Dichas ideas son cuestionadas por la gente de teatro y espectadores modernos por varias cosas: están generadas y por lo tanto pensadas para una sociedad distinta, un espectador diferente y una escena con recursos distintos. ¿Realmente a los puristas de nuestros días les gustaría una puesta en escena del siglo XIX con luz de gas, telones pintados y vestuarios sin unidad? No lo creo, pero el problema es que ellos sí.

Para tener una idea de las costumbres de la ópera del siglo XIX y de la lucha que iniciaron algunos de los primeros directores de escena de ese entonces, podemos revisar este artículo escrito en homenaje a uno de los primeros que hubo en España, Luis París:
“Hace algunos años estaba abandonada la mise en scène del Teatro Real, hasta tal punto, que se vestía El barbero de Sevilla de la manera que todo el mundo recordará: Don Bartolo, con una blusa sujeta a la cintura por una cinta, Almaviva a capricho del tenor, y así los demás. Luís París ha corregido todos estos disparates en la indumentaria y en el decorado y gracias a él vemos las obras puestas en escena, no como en un teatro de provincia de tercer orden, sino como deben verse en el primero de la nación.”[3]
Pero este debate, planteado hace más de un siglo, no sólo sigue abierto entre nosotros, sino que a partir de la segunda mitad del siglo XX se ha recrudecido enormemente. Esto ha llegado a ser la discusión central del presente y el futuro de la ópera de nuestros días. Ha sido un proceso de siglos y todavía no es una batalla ganada en todo el mundo.
En resumidas cuentas, el siglo XIX nos legó mucho más que una enorme cantidad de partituras maravillosas.
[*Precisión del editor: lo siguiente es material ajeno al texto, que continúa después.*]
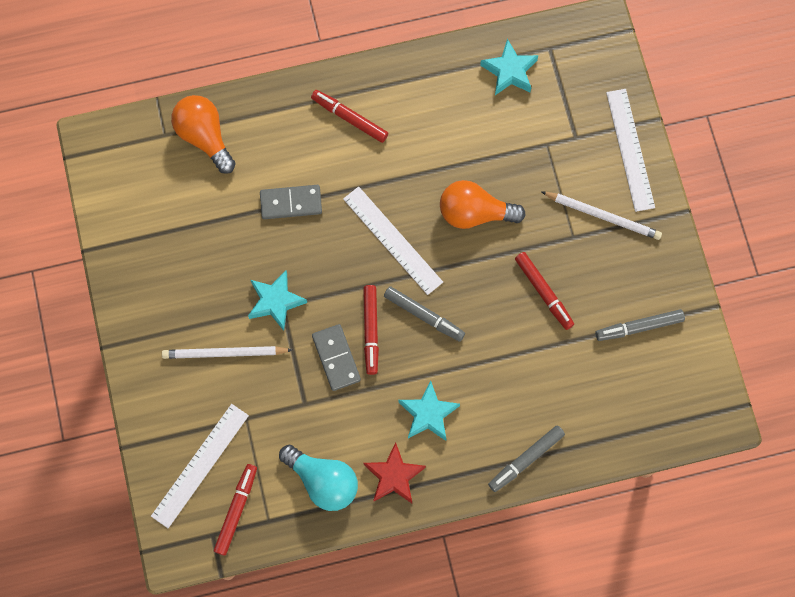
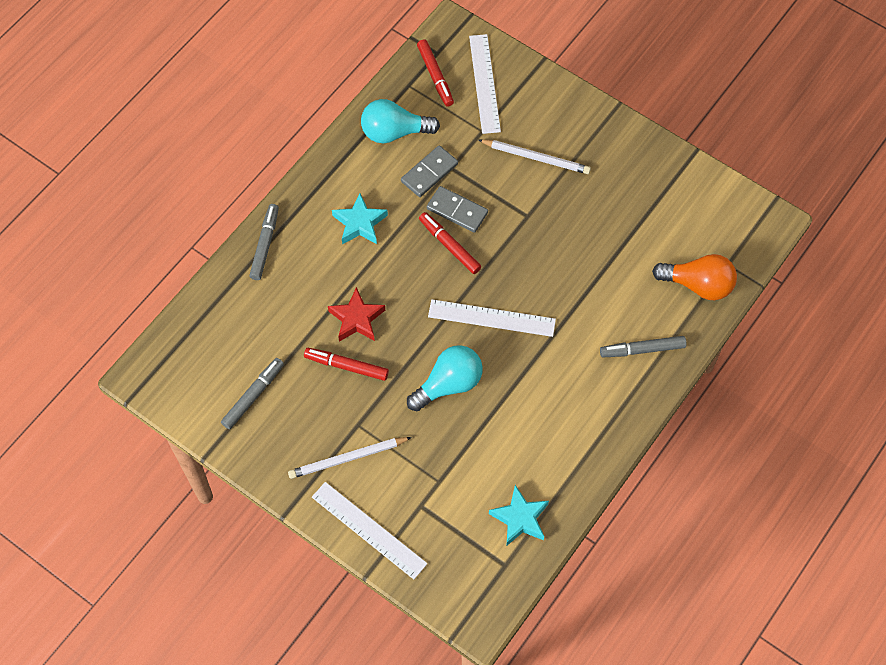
camera: 140 degrees right, 10 degrees down
white pencil [162,346,292,359] -> white pencil turned 60 degrees clockwise [479,139,591,174]
turquoise star [248,270,307,331] -> none
grey domino [260,185,322,219] -> grey domino moved to [401,145,458,197]
red marker [311,90,388,143] -> none
red star [364,442,426,503] -> red star moved to [328,287,385,342]
grey marker [384,286,465,342] -> grey marker moved to [600,336,687,357]
orange light bulb [440,180,525,229] -> turquoise light bulb [407,345,483,411]

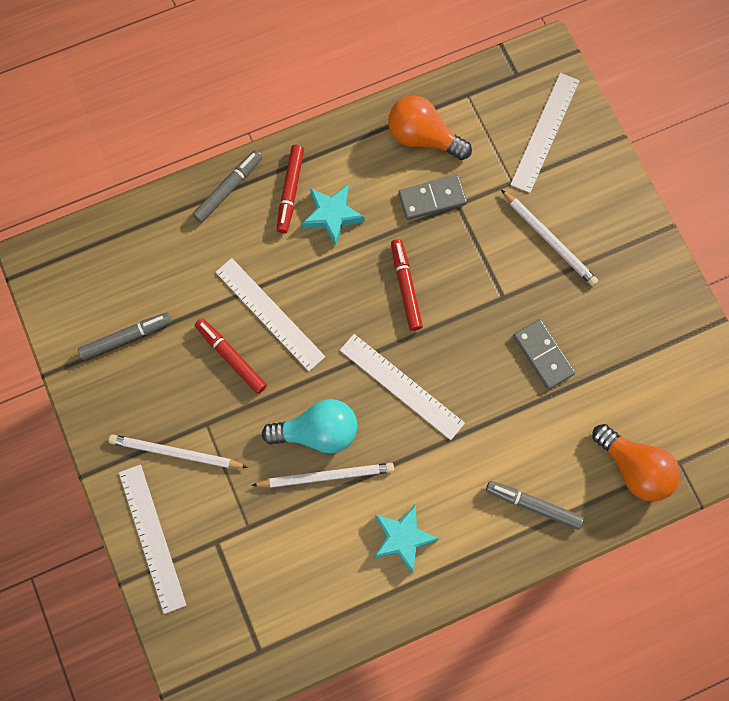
camera: 30 degrees right, 10 degrees up
red star [328,287,385,342] -> white ruler [216,258,325,371]
turquoise light bulb [361,99,440,143] -> orange light bulb [388,95,472,160]
red marker [417,39,454,107] -> red marker moved to [277,145,304,233]
grey domino [427,186,488,233] -> grey domino moved to [513,319,575,389]
turquoise star [489,485,549,546] -> turquoise star moved to [373,504,439,573]
none -> white pencil [251,463,394,488]

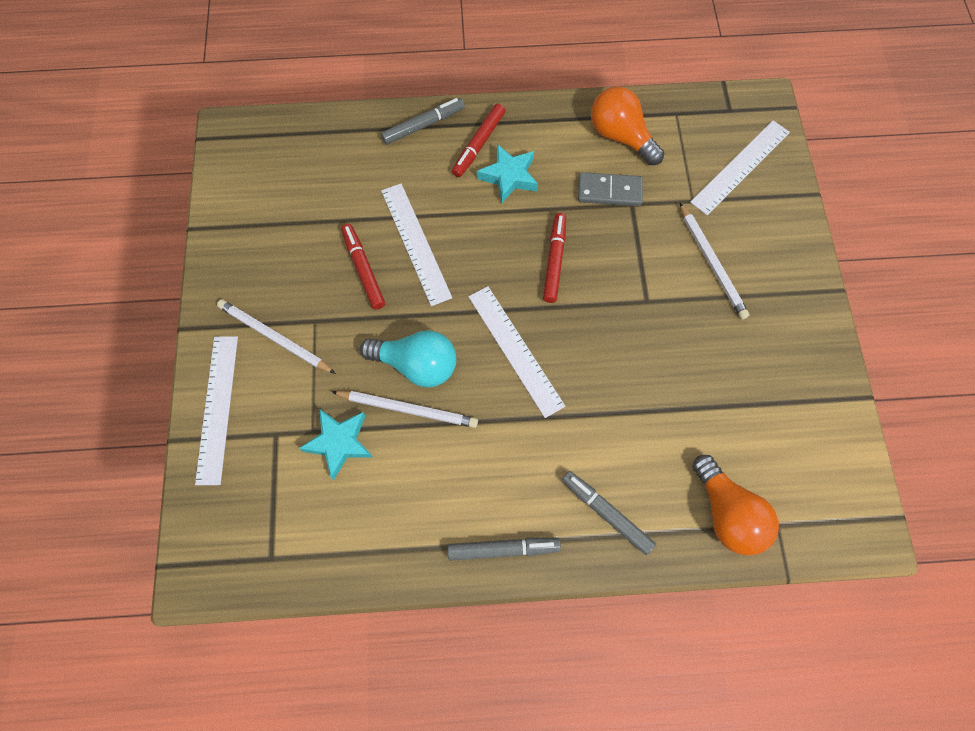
camera: 20 degrees right, 5 degrees down
grey marker [78,312,172,360] -> grey marker moved to [448,538,561,561]
turquoise star [373,504,439,573] -> turquoise star moved to [299,408,373,480]
grey domino [513,319,575,389] -> none

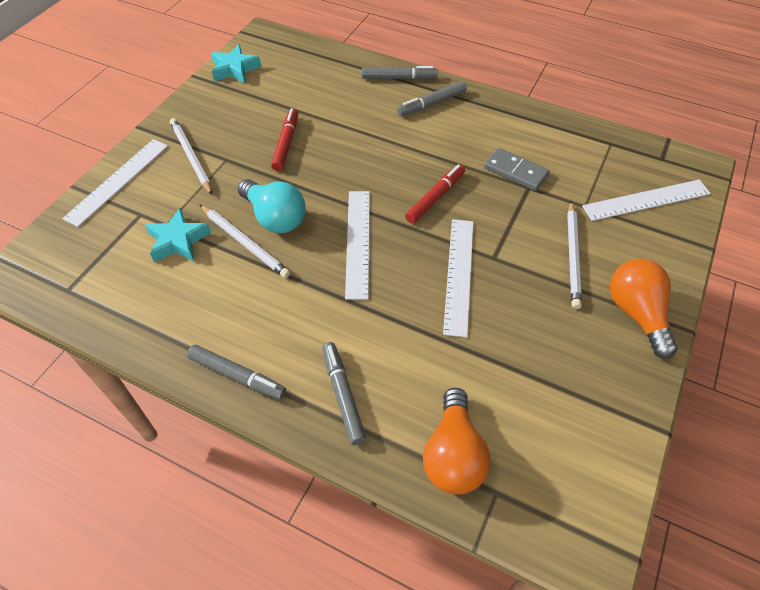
camera: 30 degrees right, 15 degrees down
white ruler [381,184,452,306] -> white ruler moved to [443,219,473,337]
red marker [452,104,505,177] -> grey marker [397,81,467,116]
turquoise star [477,144,538,203] -> turquoise star moved to [211,44,261,84]
orange light bulb [591,86,664,165] -> orange light bulb moved to [610,259,678,359]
Nos legó tres formas distintas de abordar el problema humano en la ópera: el bel canto, el verismo y la ópera wagneriana. También prácticas profesionales, vicios, rituales bellísimos, convenciones y, sobre todo, una tradición.
Su influencia musical, conceptual y de formas de producción, determinará la evolución del siglo XX y estas ideas todavía tienen eco incluso en nuestros días, con la misma apasionada veneración de la que solo la ópera es capaz.
[1] El archivo de Luis París del Teatro Real de Madrid contiene 16 libros de director de finales del siglo XIX. Dicho archivo está localizado en el MAE- Centre de Documentació de les Arts Escèniques del Institut del Teatre de Barcelona.